Великая легкость. Очерки культурного движения - Пустовая Валерия Ефимовна. Страница 15

Приглушенная материальность отвечает на гневные монологи Денисовой, недоумевающей, чем живет поколение, которому ничего не пришлось добиваться. Гришу окружают люди, изведавшие борьбу. Мать помнит, как не хватало еды для сына, отец его подруги – как в возрасте Гриши у него уже были дети и две работы, а отчим требует завести квартиру прежде, чем личное мнение. В их обществе принята героическая поза Папирус, много отдавшей за то, чтобы стать собой. Гриша и его друг отделываются просветленными ухмылочками придурков, а когда прижмут, пытаются объяснить: «Я уже делаю то, что хочу».

Герои Денисовой могли бы простить героям Стрижак удачу родиться в мире, где самовыражаются без жертвы и борьбы. Состоявшихся тридцатилетних злит другое: что поколение счастливчиков не использует эту возможность для скорого покорения вершин. Не случайно даже самый социализированный герой Стрижак, когда приходит его очередь высказать манифест, заводит речь об острове в океане. Спектакль «Кеды» близко подбирается к эфирной миссии поколения: показать, что быть и бороться, быть и добывать, даже быть и творить – совсем не связанные задачи. Кучкуясь, герои безмятежно затягиваются и флиртуют, но в монологах проклевываются ростки смутного поиска. Поколение, которому ничего не пришлось добывать, предчувствует цель невидимую, как еще не купленные кеды, потому что все видимое уже добыто и куплено будет.

• _Выполните задания_
• 1. Определите, соответствуют ли отрывку о спектакле «Кеды» следующие утверждения: (a) мать Гриши помнит, как не хватало еды для сына; (b) отчим требует, чтобы Гриша сначала завел личное мнение, а уже затем квартиру; (c) самый социализированный герой Стрижак в своем манифесте заводит речь об острове в океане. На каждое утверждение ответьте «да» или «нет» и приведите точную цитату из отрывка, на которой основан ответ.
• 2. Какими словами, согласно отрывку о спектакле «Кеды», Гриша и его друг пытаются объясниться, когда их прижмут?
• 3. Продолжите отрывок о спектакле «Кеды», начав сразу после его последнего предложения.

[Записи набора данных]
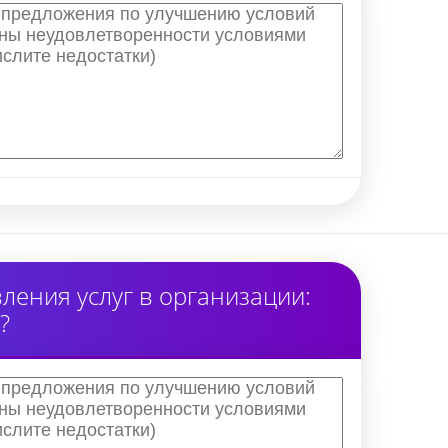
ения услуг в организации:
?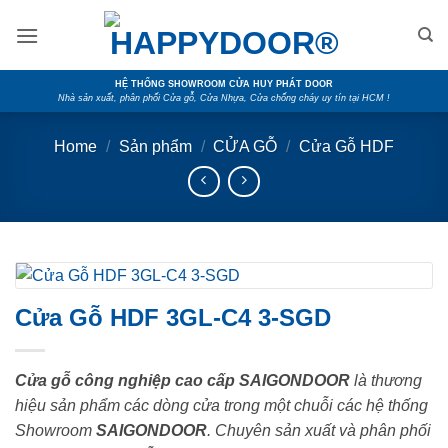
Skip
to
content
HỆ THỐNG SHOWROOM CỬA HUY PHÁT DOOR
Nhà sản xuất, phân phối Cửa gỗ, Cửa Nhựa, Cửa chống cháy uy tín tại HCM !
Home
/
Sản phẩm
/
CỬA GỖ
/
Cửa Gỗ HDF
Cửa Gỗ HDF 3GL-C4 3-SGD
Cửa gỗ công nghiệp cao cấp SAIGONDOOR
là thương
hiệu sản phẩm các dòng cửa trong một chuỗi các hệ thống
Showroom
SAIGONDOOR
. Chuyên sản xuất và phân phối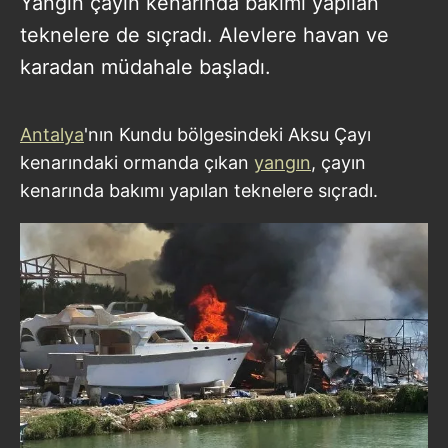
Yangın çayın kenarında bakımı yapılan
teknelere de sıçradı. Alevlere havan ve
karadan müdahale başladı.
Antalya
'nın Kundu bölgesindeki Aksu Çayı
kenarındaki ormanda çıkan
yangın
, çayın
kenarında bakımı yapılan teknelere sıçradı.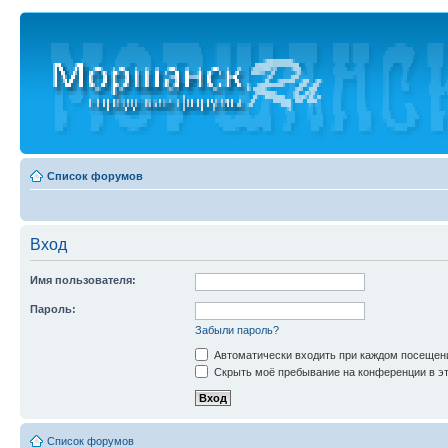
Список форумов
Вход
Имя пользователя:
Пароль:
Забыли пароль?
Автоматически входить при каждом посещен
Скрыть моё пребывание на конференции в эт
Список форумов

• _Ответы к заданиям_
• 1.
(a) Да: «Мать помнит, как не хватало еды для сына».
(b) Нет: «отчим требует завести квартиру прежде, чем личное мнение».
(c) Да: «даже самый социализированный герой Стрижак, когда приходит его очередь высказать манифест, заводит речь об острове в океане».

• 2. «Я уже делаю то, что хочу».

• 3.
Стрижак недолго бьется над финалом, остановившись на решении столь же простом и эффектном, как в пьесе Денисовой. И все же в случайной гибели Гриши на митинге есть не только конъюнктурный смысл. Чего тут точно нет – так это романтизма: герой гибнет свидетелем чужого конфликта, не предполагая жертвовать собой, когда на велосипеде ринулся к автозаку. Герои Денисовой вышли из игры, испугавшись подступающего нового мира, – героя Стрижак устранил мир старый. Мир твердых форм и твердых оппозиций, не выживающий без борьбы.

Источником конфликта в книге детской писательницы Аи эН тоже стала представительница уходящего мира. Несмотря на скандальное название, роман «Библия в SMSках» далек от модернизированного религиоведения. Сюжет закручивается вокруг наследства, а не вопросов веры. Бабушка Вигнатя дает десять дней внучке Еве на то, чтобы усвоить Библию, угрожая в противном случае отписать квартиру и другие накопленные ценности первому встречному сиротинушке. Брат Евы придумывает способ облегчить и ускорить выполнение задачи: каждый день он отправляет сестре эсэмэски с пересказом священных глав.

Колебания ментальных волн интересуют автора куда больше интриги с квартирой бабушки, чей старческий каприз может стоить ей жизни. От патриархальных слов «Библия» и «наследство» в молодом сознании героев расходятся круги, бессчетные и непредсказуемые, как тысячи вариантов употребления слова «яблоко», наловленные поисковиком. Опираясь на бабушкины слова, Ая эН расчерчивает карту молодого сознания, куда попадают выдуманные профили в соцсетях, форумы эзотерических сайтов, электронные потребительские корзины с чертиками, мечты о четвертом измерении в ванной, прогулочные рейды на самолете, магический заговор на смерть.

Ае эН удалось показать эфирную тонкость, многослойность и проницаемость представлений человека, воспитанного в информационную эру. Ее герои вынуждены суетиться из-за наследства, но сами давно живут интересами куда менее материальными, чем их бабушка, знающая только один рычаг воздействия – корысть.

Библия в романе, как кеды в спектакле, – только предлог: последнее средство бабушки Вигнати забрать власть над внуками. Сопливые утешения вроде «бабушка хотела быть любимой» придется оставить литературе для младшего возраста – роман Аи эН, хоть и прославился победой на конкурсе «Книгуру», рассчитан не на детей. И не только потому, что там упоминаются противозачаточные таблетки. Вывод, к которому подводит распределение сил и симпатий в романе, не чета нравоучению.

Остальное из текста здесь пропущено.